The contractor actually screwed that up, and the cold water feed started pouring in the ceiling and rained down on the server room for a day. That was a little disappointing.
Sean Harrison, chief security officer and senior information architect, Provisio Inc.
Provisio chose the ParAccel Analytic Database and went live just under two months ago with the software running on five distributed nodes. As a result, the company was able to migrate its data from 230,000 tables down to 12, and the speed with which it runs queries has increased significantly.
“ParAccel really seems to excel at very straight-ahead queries,” Harrison explained. “Our queries don’t have a lot of joins and don’t have a lot of fancy table structures and things going on.
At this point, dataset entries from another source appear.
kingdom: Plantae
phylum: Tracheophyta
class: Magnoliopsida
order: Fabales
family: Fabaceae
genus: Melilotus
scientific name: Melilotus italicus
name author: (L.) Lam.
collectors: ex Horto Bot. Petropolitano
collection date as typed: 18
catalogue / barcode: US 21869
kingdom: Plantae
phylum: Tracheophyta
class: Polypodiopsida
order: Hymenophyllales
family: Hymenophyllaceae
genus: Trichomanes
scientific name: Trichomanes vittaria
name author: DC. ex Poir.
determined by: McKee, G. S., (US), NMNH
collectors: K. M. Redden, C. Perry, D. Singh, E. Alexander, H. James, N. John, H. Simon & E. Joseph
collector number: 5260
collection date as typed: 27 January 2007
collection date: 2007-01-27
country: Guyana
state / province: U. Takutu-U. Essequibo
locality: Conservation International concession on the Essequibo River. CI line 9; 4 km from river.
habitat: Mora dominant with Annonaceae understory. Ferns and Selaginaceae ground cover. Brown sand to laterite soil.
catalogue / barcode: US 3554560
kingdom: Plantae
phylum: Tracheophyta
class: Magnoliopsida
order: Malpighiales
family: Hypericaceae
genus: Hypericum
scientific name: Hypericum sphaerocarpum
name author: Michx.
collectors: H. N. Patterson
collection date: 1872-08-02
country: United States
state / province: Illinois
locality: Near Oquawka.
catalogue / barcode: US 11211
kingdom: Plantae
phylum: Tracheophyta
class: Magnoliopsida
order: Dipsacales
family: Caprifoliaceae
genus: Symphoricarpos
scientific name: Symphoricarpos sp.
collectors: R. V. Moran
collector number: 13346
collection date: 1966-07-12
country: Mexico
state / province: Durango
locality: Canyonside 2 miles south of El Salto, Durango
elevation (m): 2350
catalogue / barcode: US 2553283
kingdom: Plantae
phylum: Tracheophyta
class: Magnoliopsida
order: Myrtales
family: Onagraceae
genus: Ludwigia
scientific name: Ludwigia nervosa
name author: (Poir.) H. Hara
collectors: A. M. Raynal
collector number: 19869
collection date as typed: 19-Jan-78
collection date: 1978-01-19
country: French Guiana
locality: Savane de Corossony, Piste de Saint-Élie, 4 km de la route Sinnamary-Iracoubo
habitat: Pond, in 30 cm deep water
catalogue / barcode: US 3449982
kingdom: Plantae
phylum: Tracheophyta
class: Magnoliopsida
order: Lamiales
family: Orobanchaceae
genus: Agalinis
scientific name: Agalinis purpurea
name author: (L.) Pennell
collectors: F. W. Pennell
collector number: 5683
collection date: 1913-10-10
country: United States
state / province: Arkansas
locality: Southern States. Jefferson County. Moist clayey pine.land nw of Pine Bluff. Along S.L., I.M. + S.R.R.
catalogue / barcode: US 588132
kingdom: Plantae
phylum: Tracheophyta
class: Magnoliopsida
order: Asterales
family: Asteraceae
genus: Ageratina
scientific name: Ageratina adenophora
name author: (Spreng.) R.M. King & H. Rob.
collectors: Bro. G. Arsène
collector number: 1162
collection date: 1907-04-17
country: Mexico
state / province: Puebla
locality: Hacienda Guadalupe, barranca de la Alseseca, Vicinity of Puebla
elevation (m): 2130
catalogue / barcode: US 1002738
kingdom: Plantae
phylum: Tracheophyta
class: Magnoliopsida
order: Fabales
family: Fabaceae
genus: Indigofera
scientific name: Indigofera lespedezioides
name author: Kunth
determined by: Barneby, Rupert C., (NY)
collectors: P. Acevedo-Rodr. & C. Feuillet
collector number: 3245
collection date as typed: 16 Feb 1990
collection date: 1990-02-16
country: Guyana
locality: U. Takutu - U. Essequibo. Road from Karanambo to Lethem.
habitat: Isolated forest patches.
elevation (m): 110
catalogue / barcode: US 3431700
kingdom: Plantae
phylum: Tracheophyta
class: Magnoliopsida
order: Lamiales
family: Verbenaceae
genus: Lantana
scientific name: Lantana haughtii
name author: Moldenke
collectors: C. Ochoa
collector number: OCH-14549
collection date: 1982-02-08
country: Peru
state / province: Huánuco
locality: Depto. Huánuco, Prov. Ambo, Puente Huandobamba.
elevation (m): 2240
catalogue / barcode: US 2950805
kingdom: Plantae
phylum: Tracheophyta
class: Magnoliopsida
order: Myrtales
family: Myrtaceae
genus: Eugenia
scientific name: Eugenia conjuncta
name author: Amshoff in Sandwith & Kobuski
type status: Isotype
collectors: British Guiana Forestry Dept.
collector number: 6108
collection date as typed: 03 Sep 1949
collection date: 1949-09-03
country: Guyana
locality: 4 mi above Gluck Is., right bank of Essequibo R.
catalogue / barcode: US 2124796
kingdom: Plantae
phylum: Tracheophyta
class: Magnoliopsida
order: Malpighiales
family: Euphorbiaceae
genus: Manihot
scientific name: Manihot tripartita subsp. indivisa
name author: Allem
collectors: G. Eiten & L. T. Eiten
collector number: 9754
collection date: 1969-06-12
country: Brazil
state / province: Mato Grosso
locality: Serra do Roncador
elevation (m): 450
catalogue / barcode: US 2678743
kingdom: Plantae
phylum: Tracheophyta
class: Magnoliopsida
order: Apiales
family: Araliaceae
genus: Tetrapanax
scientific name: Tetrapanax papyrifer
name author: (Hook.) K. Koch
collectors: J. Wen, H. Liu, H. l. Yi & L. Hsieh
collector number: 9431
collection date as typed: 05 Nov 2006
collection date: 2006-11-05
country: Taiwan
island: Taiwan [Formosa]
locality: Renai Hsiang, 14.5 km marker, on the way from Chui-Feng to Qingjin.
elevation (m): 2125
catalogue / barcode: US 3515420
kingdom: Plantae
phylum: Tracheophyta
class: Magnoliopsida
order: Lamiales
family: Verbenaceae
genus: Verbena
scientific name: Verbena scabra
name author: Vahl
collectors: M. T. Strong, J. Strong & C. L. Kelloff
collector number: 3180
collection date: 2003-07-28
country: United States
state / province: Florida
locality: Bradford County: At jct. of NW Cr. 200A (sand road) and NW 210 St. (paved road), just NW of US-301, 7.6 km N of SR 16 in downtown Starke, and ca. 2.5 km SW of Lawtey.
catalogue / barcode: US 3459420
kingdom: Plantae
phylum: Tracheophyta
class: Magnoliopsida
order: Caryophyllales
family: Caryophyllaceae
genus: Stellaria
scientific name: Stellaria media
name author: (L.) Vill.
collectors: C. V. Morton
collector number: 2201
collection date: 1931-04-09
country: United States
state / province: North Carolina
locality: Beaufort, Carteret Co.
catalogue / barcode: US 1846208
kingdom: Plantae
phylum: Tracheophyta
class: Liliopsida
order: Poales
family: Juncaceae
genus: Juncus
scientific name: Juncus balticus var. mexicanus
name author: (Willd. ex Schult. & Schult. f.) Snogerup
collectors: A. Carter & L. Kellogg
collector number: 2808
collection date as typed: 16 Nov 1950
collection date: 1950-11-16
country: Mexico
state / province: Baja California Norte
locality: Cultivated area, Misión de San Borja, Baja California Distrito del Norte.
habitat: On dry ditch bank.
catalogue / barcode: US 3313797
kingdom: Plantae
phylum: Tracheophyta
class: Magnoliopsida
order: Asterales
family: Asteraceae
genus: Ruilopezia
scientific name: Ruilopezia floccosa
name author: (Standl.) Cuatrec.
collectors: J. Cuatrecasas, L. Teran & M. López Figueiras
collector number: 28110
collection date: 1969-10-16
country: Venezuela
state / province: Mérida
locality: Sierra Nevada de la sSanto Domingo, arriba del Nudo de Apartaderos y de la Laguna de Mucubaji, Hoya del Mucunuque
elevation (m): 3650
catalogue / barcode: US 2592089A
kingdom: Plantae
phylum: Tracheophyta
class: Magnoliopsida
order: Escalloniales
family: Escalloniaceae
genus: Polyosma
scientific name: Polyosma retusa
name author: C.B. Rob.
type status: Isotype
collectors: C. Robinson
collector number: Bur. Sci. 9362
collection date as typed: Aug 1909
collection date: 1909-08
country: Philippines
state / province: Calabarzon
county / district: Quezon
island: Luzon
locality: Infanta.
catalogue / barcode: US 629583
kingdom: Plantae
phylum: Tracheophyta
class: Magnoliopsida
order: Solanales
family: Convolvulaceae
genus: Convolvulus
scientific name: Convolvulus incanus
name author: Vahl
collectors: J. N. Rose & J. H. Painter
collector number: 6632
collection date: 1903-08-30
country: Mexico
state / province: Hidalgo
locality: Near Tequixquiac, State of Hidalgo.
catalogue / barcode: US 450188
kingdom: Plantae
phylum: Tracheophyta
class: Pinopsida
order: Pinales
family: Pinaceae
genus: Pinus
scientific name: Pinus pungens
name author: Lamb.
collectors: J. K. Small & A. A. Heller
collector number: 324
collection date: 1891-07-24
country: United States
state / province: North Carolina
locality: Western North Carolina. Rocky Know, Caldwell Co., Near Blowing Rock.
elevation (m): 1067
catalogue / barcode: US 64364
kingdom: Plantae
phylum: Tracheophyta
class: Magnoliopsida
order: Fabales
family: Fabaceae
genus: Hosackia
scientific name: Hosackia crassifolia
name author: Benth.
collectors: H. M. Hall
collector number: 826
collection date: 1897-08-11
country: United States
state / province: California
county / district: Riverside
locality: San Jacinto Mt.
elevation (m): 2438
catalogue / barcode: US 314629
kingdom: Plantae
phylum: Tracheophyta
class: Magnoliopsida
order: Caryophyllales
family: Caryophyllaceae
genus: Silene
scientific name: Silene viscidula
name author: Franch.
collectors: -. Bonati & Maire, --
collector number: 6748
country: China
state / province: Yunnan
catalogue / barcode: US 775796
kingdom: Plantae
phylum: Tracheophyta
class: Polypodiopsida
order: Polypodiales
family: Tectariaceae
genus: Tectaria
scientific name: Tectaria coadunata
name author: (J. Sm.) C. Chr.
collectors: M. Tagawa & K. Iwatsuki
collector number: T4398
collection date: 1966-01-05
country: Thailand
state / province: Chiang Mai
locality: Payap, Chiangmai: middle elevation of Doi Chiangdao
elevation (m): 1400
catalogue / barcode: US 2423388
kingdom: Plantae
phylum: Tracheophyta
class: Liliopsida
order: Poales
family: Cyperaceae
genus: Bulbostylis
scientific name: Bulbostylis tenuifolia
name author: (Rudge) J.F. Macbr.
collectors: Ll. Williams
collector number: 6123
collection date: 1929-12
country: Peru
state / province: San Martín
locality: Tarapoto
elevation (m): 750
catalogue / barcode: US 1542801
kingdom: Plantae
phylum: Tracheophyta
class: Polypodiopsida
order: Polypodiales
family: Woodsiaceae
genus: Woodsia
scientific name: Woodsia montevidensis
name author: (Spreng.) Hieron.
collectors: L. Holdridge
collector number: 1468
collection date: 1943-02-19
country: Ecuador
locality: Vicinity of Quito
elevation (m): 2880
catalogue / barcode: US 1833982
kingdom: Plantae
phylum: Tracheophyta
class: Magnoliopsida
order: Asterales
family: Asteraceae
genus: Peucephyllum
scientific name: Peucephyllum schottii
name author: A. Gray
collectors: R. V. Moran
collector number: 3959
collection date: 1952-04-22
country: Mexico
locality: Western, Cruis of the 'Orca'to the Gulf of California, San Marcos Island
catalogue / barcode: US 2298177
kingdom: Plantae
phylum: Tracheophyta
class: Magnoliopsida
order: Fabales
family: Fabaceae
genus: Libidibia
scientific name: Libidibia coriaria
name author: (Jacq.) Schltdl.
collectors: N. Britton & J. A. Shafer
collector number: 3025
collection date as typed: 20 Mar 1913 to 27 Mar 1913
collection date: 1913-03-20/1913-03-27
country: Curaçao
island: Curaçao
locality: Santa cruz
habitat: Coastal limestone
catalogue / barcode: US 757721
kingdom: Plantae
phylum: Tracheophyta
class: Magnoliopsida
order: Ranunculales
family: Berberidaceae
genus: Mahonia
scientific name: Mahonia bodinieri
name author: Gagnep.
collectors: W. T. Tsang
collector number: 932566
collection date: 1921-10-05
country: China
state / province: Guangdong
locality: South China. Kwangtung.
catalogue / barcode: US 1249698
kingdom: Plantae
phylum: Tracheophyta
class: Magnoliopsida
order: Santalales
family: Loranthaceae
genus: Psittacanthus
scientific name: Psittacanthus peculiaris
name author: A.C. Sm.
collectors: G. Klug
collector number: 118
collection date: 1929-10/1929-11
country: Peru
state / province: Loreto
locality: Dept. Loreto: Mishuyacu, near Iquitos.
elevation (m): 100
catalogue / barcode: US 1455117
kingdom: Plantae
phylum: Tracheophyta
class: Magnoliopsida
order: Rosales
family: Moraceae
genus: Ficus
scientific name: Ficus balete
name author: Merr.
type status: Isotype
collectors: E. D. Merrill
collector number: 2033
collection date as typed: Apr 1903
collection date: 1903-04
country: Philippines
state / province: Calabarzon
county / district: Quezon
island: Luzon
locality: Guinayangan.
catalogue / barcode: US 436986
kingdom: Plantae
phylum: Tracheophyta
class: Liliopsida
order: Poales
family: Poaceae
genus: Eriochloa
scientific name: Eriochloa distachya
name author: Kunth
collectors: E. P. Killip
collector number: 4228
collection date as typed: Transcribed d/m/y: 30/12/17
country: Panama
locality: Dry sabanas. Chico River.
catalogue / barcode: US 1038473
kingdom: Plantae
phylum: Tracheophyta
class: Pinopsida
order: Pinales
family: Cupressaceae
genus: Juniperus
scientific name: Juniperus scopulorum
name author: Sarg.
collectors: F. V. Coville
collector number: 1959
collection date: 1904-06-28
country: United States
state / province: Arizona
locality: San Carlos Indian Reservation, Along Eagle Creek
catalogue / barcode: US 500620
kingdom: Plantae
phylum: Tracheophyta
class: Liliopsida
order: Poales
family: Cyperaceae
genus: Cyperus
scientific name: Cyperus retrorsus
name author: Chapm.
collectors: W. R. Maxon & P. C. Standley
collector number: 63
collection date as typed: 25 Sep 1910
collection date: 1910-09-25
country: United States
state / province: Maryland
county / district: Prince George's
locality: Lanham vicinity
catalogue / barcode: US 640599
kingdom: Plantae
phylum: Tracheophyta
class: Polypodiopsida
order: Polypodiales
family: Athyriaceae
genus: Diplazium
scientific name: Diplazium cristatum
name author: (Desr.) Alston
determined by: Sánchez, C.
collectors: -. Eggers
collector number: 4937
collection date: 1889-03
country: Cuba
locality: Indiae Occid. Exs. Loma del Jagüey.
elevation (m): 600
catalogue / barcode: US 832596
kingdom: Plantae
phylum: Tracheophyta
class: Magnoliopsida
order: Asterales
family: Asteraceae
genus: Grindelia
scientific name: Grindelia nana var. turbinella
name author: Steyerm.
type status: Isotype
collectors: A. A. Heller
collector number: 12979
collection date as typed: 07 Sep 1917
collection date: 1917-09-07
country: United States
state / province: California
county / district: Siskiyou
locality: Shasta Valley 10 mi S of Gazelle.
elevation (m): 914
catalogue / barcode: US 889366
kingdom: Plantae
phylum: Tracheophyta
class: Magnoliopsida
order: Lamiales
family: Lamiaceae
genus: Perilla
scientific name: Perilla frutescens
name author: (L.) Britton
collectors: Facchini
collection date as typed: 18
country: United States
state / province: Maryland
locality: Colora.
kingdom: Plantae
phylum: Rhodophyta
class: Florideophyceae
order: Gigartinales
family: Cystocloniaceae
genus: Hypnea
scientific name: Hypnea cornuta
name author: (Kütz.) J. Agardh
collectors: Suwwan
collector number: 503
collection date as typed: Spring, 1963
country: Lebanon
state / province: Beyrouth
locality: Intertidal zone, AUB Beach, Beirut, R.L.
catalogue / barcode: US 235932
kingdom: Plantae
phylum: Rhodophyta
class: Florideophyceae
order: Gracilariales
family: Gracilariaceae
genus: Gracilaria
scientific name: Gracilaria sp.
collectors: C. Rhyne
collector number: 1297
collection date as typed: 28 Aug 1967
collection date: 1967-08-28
They’re very straight-ahead queries, but they’re run against very, very big sets of data.”
Provisio has had success with the product so far, but Harrison said he would be happier if ParAccel offered more development tools. The ParAccel Analytic Database runs on Linux, and Harrison said he frequently finds himself seeking management and development tools from various open source software vendors.
“For writing raw SQL, I can either do it from the command line or I can use WinSQL or another open source utility,” he said. “All these tools I would like to see come from ParAccel.”
ParAccel is a columnar database that was designed to return queries much faster than traditional, row-based relational databases, said Bala Narasimhan, senior product manager at ParAccel. He added that ParAccel has many partnerships with both open source and proprietary database software tool vendors.
“We work today with all the existing BI tools and ETL tools,” Narasimhan said. “And in our upcoming release, you will see many more partnerships announced around analytic [software] and visualization vendors.”
Columnar database implementation presented some problems
Harrison said the hardware appliances for the project came preconfigured from HP based on ParAccel’s specifications, and that was one of the only parts of the implementation that went smoothly.
“There are a lot of hoops to jump through to be set up for this thing,” he said. “With only the five machines, we had to ask our electricians to come in and draw up two separate-circuit, single-phase, 208-volt services to run these things.”
Provisio’s IT crew also had to calculate how much heat the new hardware would generate and implement the proper cooling for the server room.
“The contractor actually screwed that up, and the cold water feed started pouring in the ceiling and rained down on the server room for a day,” Harrison said. “That was a little disappointing.”
Increased database speed leads to new revenue streams
The increase in speed provided by ParAccel has allowed Provisio to launch a new product line called iTrials Direct Connect. Harrison said the new product allows Provisio clients to log into the system, specify criteria and run queries themselves – and clients can expect the results of those queries to appear almost immediately.
“This is a product that wasn’t even possible before,” Harrison said. “I mean we never even thought of it.”
Looking ahead, he said Provisio might take advantage of the increased speed by offering more new services, such as support for class-action lawsuits related to medical issues.
The company would also be willing to expand the current distributed database environment if necessary. The initial investment was “expensive,” Harrison explained, but the costs associated with expanding are relatively low.
“If we reach a point where the data becomes slow, we’ll just throw a couple more nodes at it, and it’s going to be between six and 10 grand per node,” he said. “That’s really not very much money in the great scheme of things.”